The seasons have changed, winter has trickled away and has left room for the winds of spring to grace us once again. The other day, my room mate asked me what I was up to at this time of year in the garden. There are a few steps to preparing your garden beds for when the risk of frost has past– we must prepare the soil as well as the seeds.
Step 1: Clearing and cleaning the garden
Are there any annual plants that have been left in your garden over the winter? If so, you can remove these from the soil. Are there any perennials that need tending to? Some might need some pruning, something to stand up with. So the first thing I did on my visit was to scope out what was still in the garden, cleaned or cleared, or left some things as they were.
Step 2: Set up garden beds
Once you’ve cleaned up your beds you can prepare them for planting. If you want to expand your garden or start one, here is what you’ve got to do. This is a technique known as Lasagna gardening:
- Lay down news paper or cardboard: This will help suppress anything that is already growing there.
- Lay down dry leaves: this will add carbon into your garden bed
- Add compost/soil: this is the last layer of your lasagna garden bed, and is where you will be planting your seeds or seedlings. Mixing in compost or using compost for your top soil has many advantages because it helps improve the quality of the soil and therefore the quality of your plants. Within a handful of compost are tons of beneficial bacteria, fungus and microbes that are instrumental to having a healthy soil food web, one strong enough to allow plants to thrive within it.
- Optional: lay stones around the edges of the garden bed, this serves to outline your garden, help the soil store more heat, and adds some aesthetics to the garden bed.
Voila, you have a new garden bed!
Step 3: Start your seeds indoors
Now depending on what you like to plant in your garden, you may or may not be starting your own seeds indoors, if you haven’t already. Some people start everything from flowers, to squashes, to cucumbers, lettuce, herbs, and so on. Personally, I feel like there are only a few plants that are worth starting indoors: trees, exotic flowers and plants, and nightshades (for example, tomatoes, eggplants, peppers). Once you source your seeds, you can start those you want at home.
These are the basic materials you will need:
- Seeds - Soil/ Compost
- A warm, sunny, and south-facing window space
- Pots: There are a variety of pots that you can use, ceramic, clay, biodegradable materials such as card board and eggshells, or plastic. If you go with clay or any other biodegradable materials, you can transplant the entire pot and plant into your garden when it’s time to transfer them. This allows you to avoid causing any damage to the root system of the plant as you transplant. The cardboard and eggshells will begin to decompose and release nutrients that will enhance the underground support web for the plants. The clay pots will hold in water for those plants that like lots of moisture, and will eventually blend into the rest of the soil matrix.
- Non-chlorinated water: leave a supply of water out over night, exposed to the air.
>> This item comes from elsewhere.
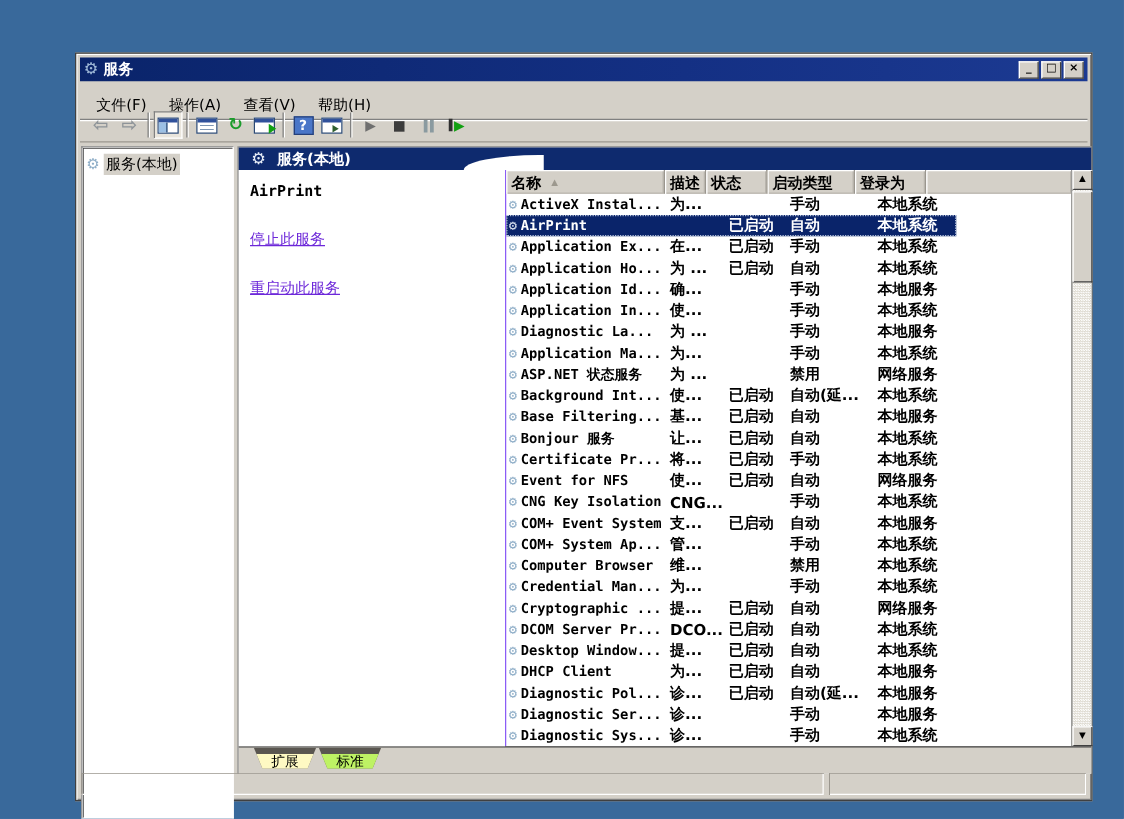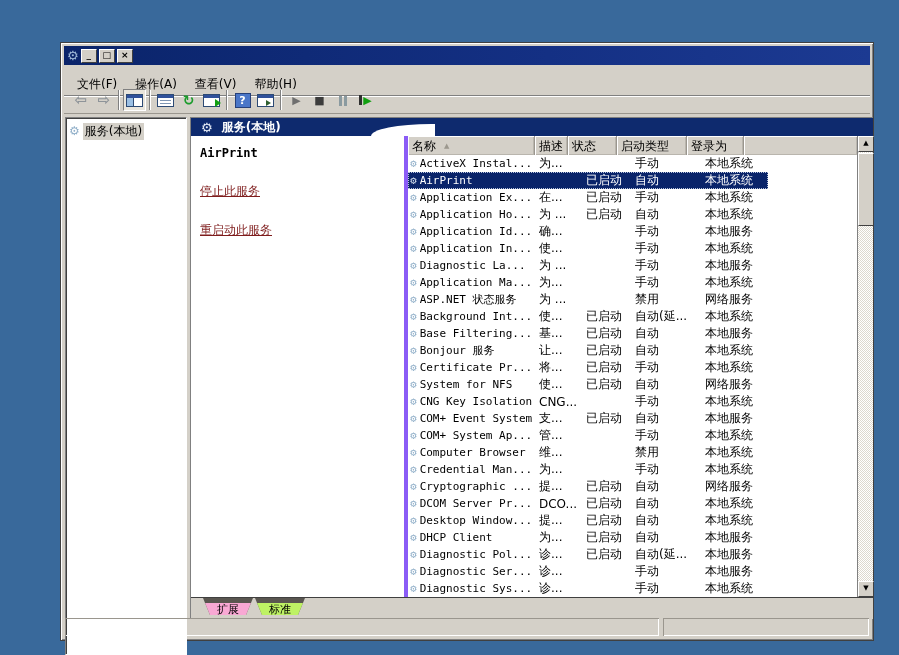"服务" span.title-text { html: none -> <span>服务</span> }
In the morning, the chlorine will have evaporated from the water. Use this water when you start your seeds. Before you water your plants, stir the water for a minute to re-oxygenate it. Chlorine will kill any useful bacteria or fungi in the soil, which is not good for the plants, whom depend on these primary decomposers’ services. Remember to check on your seedlings everyday, and don’t forget to water them as they need.
Step 4: Sow hardy plants
Some things like the last few frosts of the season, like wild flowers and alliums for example. If you have any of these hardier plants, early spring is the time to start direct seeding them. Plant them one by one, or cast them out from your hand onto the soil.